(Hardware design source data)
----------------------------------------

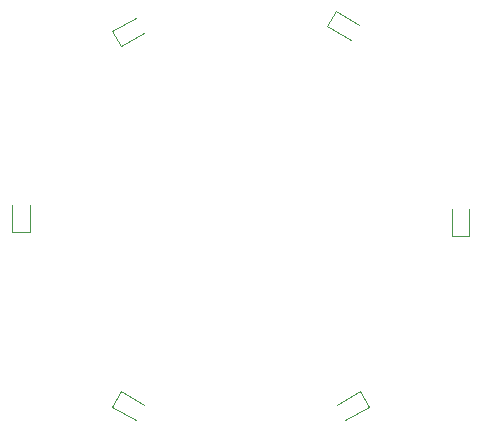
<source format=gbr>
%TF.GenerationSoftware,KiCad,Pcbnew,7.0.7*%
%TF.CreationDate,2023-09-02T14:38:41-07:00*%
%TF.ProjectId,badgelife101,62616467-656c-4696-9665-3130312e6b69,rev?*%
%TF.SameCoordinates,Original*%
%TF.FileFunction,Legend,Top*%
%TF.FilePolarity,Positive*%
%FSLAX46Y46*%
G04 Gerber Fmt 4.6, Leading zero omitted, Abs format (unit mm)*
G04 Created by KiCad (PCBNEW 7.0.7) date 2023-09-02 14:38:41*
%MOMM*%
%LPD*%
G01*
G04 APERTURE LIST*
%ADD10C,0.120000*%
G04 APERTURE END LIST*
D10*
%TO.C,D6*%
X150665000Y-89200000D02*
X150665000Y-91485000D01*
X150665000Y-91485000D02*
X152135000Y-91485000D01*
X152135000Y-91485000D02*
X152135000Y-89200000D01*
%TO.C,D5*%
X113465000Y-88812500D02*
X113465000Y-91097500D01*
X113465000Y-91097500D02*
X114935000Y-91097500D01*
X114935000Y-91097500D02*
X114935000Y-88812500D01*
%TO.C,D4*%
X141674680Y-107036529D02*
X143653548Y-105894029D01*
X143653548Y-105894029D02*
X142918548Y-104620971D01*
X142918548Y-104620971D02*
X140939680Y-105763471D01*
%TO.C,D3*%
X124660320Y-105763471D02*
X122681452Y-104620971D01*
X122681452Y-104620971D02*
X121946452Y-105894029D01*
X121946452Y-105894029D02*
X123925320Y-107036529D01*
%TO.C,D2*%
X142860320Y-73563471D02*
X140881452Y-72420971D01*
X140881452Y-72420971D02*
X140146452Y-73694029D01*
X140146452Y-73694029D02*
X142125320Y-74836529D01*
%TO.C,D1*%
X122681452Y-75379029D02*
X124660320Y-74236529D01*
X121946452Y-74105971D02*
X122681452Y-75379029D01*
X123925320Y-72963471D02*
X121946452Y-74105971D01*
%TD*%
M02*

</source>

----------------------------------------

All entries are to be retyped exactly. Omit any embedded images.

<source format=gbr>
%TF.GenerationSoftware,KiCad,Pcbnew,7.0.7*%
%TF.CreationDate,2023-09-02T14:38:41-07:00*%
%TF.ProjectId,badgelife101,62616467-656c-4696-9665-3130312e6b69,rev?*%
%TF.SameCoordinates,Original*%
%TF.FileFunction,Legend,Top*%
%TF.FilePolarity,Positive*%
%FSLAX46Y46*%
G04 Gerber Fmt 4.6, Leading zero omitted, Abs format (unit mm)*
G04 Created by KiCad (PCBNEW 7.0.7) date 2023-09-02 14:38:41*
%MOMM*%
%LPD*%
G01*
G04 APERTURE LIST*
%ADD10C,0.120000*%
G04 APERTURE END LIST*
D10*
%TO.C,D6*%
X150665000Y-89200000D02*
X150665000Y-91485000D01*
X150665000Y-91485000D02*
X152135000Y-91485000D01*
X152135000Y-91485000D02*
X152135000Y-89200000D01*
%TO.C,D5*%
X113465000Y-88812500D02*
X113465000Y-91097500D01*
X113465000Y-91097500D02*
X114935000Y-91097500D01*
X114935000Y-91097500D02*
X114935000Y-88812500D01*
%TO.C,D4*%
X141674680Y-107036529D02*
X143653548Y-105894029D01*
X143653548Y-105894029D02*
X142918548Y-104620971D01*
X142918548Y-104620971D02*
X140939680Y-105763471D01*
%TO.C,D3*%
X124660320Y-105763471D02*
X122681452Y-104620971D01*
X122681452Y-104620971D02*
X121946452Y-105894029D01*
X121946452Y-105894029D02*
X123925320Y-107036529D01*
%TO.C,D2*%
X142860320Y-73563471D02*
X140881452Y-72420971D01*
X140881452Y-72420971D02*
X140146452Y-73694029D01*
X140146452Y-73694029D02*
X142125320Y-74836529D01*
%TO.C,D1*%
X122681452Y-75379029D02*
X124660320Y-74236529D01*
X121946452Y-74105971D02*
X122681452Y-75379029D01*
X123925320Y-72963471D02*
X121946452Y-74105971D01*
%TD*%
M02*

</source>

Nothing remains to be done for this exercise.